### Aufgaben:
A) Gib aus dem Textauszug über die Zolleinigung den Teil wörtlich wieder, der mit den Worten „Die USA und“ beginnt und mit „den Tisch gezogen.“ schließt.
B) Beantworte anhand des Textauszugs über die Zolleinigung diese Fragen:
(i) Ab welchem Datum erhöhen die USA die Zölle auf Güter aus der EU?
(ii) Welche Summe will die EU in den nächsten drei Jahren in den USA investieren?
(iii) In welchem Land liegt das Golf-Resort, in dem das Treffen stattfand?

### Textauszug:
Die USA und die Europäischen Union haben beim Treffen im Golf-Resort “Trump Turnberry” in Schottland eine Einigung erzielt. Demnach werden die USA die Zölle auf Güter aus der EU ab dem 1. August 2025 um 15 Prozent erhöhen. Die EU verzichtet hingegen auf eine Erhöhung der Zollgebühren auf Güter aus den Vereinigten Staaten. Ausserdem hat sich die EU damit einverstanden erklärt, in den nächsten drei Jahren 600 Milliarden Dollar an Investitionen in den USA zu tätigen. Sowie Energie im Wert von über 750 Milliarden Dollar einzukaufen. US-Präsident Donald Trump und EU-Kommissionspräsidentin Ursula von der Leyen haben von einem guten Deal für beide Seiten gesprochen. Von wegen! Denn die USA haben die EU im Zollstreit so richtig über den Tisch gezogen.

### Datensätze:
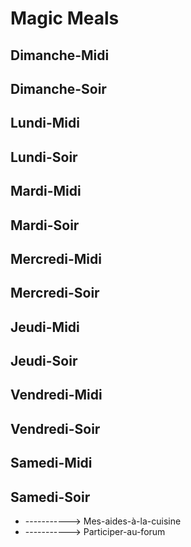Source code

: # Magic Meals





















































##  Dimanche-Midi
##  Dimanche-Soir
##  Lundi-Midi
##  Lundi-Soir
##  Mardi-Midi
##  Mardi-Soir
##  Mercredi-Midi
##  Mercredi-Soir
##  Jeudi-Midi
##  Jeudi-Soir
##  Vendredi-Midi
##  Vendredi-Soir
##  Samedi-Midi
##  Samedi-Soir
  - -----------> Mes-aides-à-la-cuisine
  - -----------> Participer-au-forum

### Erwartete Antworten:
A)
Die USA und die Europäischen Union haben beim Treffen im Golf-Resort “Trump Turnberry” in Schottland eine Einigung erzielt. Demnach werden die USA die Zölle auf Güter aus der EU ab dem 1. August 2025 um 15 Prozent erhöhen. Die EU verzichtet hingegen auf eine Erhöhung der Zollgebühren auf Güter aus den Vereinigten Staaten. Ausserdem hat sich die EU damit einverstanden erklärt, in den nächsten drei Jahren 600 Milliarden Dollar an Investitionen in den USA zu tätigen. Sowie Energie im Wert von über 750 Milliarden Dollar einzukaufen. US-Präsident Donald Trump und EU-Kommissionspräsidentin Ursula von der Leyen haben von einem guten Deal für beide Seiten gesprochen. Von wegen! Denn die USA haben die EU im Zollstreit so richtig über den Tisch gezogen.

B)
(i) Ab dem 1. August 2025.
(ii) 600 Milliarden Dollar.
(iii) In Schottland.